- Exercise A:
Answer these questions from the mortgage article:
(i) What share of gross monthly income must a borrower's mortgage payment reach to qualify?
(ii) In what month does the Treasury plan to begin releasing data on how banks rank in making trial modifications permanent?
(iii) What was the foreclosure rate in the third quarter?
- Exercise B: List every percentage figure in the mortgage article, in order of appearance.

- Document extract:
· · · · ·

Confusion and Delays
Eligible loans under the program are at least 60 days past due or judged at risk of delinquency, in foreclosure or bankruptcy, and originated before 2009. The underlying property must be owner-occupied and conform to Fannie Mae and Freddie Mac loan limits, which can be as high as $729,750 in some areas. The data excludes Federal Housing Administration and Veterans Affairs loans. A borrower’s mortgage payment must be 31 percent or more of gross monthly income.
Mortgage servicers and lenders have struggled to gather the necessary paperwork from borrowers and complained of confusion and delays in how the government sets rules for the programs, according to industry testimony before Congress this year.
“Overall, I am impressed with how much these servicers have accomplished operationally given the newness of the program and the need to design programs, set up systems and train people,” said Scott Buchta, head of investment strategy at Guggenheim Securities LLC in Chicago. “Given the large amount of trial modifications that have been started over the past two months, we may not have a clear picture on the conversion success rate until early next year.”
Swat Teams
Caldwell will be heading Treasury “swat teams” visiting the offices of the largest loan servicers this month. She and Barr said on the conference call that borrowers need to step up their efforts to make the Home Affordable program work as well.
About 37 percent of the 375,000 homeowners potentially eligible to convert to permanent modifications by yearend have submitted only a portion of the documents needed, while 20 percent haven’t submitted any paperwork, according to Caldwell. Most borrowers in the program are “paying and paying on time” on their reworked bills, Barr said.
The Treasury plans to begin releasing data in December on how banks rank in making trial modifications permanent. The modification program was announced in February as a way to combat a surge in foreclosures that has pushed property values lower and curtailed economic growth. The program has been hampered partly by a rising unemployment rate that reached a 26- year high of 10.2 percent in October.
Unemployment, Foreclosures
The foreclosure rate as a result jumped to a record 4.47 percent in the third quarter from 3.3 percent at the end of last year, according to Mortgage Bankers Association data. Seriously delinquent loans, those at least 90 days late on payments, reached 8.85 percent from 6.3 percent at the end of 2008.
The Mortgage Bankers Association, the industry’s largest trade group, has said foreclosures won’t peak until unemployment rates crest, some time in the second half of next year.

· · · · ·

(Dataset excerpts)
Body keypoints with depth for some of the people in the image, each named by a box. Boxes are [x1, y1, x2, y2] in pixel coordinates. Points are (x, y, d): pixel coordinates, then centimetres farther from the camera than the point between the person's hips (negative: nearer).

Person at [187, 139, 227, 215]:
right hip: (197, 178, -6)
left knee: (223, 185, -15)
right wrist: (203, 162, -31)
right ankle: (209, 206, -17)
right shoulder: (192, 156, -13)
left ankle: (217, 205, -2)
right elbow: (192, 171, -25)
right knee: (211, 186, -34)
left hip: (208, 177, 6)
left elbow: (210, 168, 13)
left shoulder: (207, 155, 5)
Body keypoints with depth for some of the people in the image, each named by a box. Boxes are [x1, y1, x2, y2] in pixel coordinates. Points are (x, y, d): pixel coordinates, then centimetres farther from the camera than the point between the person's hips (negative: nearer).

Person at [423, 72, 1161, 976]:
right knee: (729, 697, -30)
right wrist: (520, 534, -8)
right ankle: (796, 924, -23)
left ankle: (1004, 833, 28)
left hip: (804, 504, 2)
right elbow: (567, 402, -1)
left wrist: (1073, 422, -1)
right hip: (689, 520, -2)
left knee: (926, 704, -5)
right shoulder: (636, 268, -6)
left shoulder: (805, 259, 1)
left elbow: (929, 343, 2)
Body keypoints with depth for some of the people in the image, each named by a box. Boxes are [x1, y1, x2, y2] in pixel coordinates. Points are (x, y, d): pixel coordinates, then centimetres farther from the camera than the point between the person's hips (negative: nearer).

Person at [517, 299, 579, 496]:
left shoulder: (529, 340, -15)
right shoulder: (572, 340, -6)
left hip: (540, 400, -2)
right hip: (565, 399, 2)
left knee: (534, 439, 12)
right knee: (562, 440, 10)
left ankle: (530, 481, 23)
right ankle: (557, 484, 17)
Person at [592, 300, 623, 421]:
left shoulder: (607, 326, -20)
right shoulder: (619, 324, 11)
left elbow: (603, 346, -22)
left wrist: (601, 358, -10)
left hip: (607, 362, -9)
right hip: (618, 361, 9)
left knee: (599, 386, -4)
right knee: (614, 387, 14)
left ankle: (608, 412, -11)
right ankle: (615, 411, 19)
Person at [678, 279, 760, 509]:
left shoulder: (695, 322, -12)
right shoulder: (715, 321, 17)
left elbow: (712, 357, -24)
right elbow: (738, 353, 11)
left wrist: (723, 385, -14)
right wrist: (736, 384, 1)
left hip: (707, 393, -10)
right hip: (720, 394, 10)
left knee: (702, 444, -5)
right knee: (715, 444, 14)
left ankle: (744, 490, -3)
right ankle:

· · · · ·

- Exercise response A:
(i) 31 percent or more
(ii) December
(iii) A record 4.47 percent

- Exercise response B: 31 percent, 37 percent, 20 percent, 10.2 percent, 4.47 percent, 3.3 percent, 8.85 percent, 6.3 percent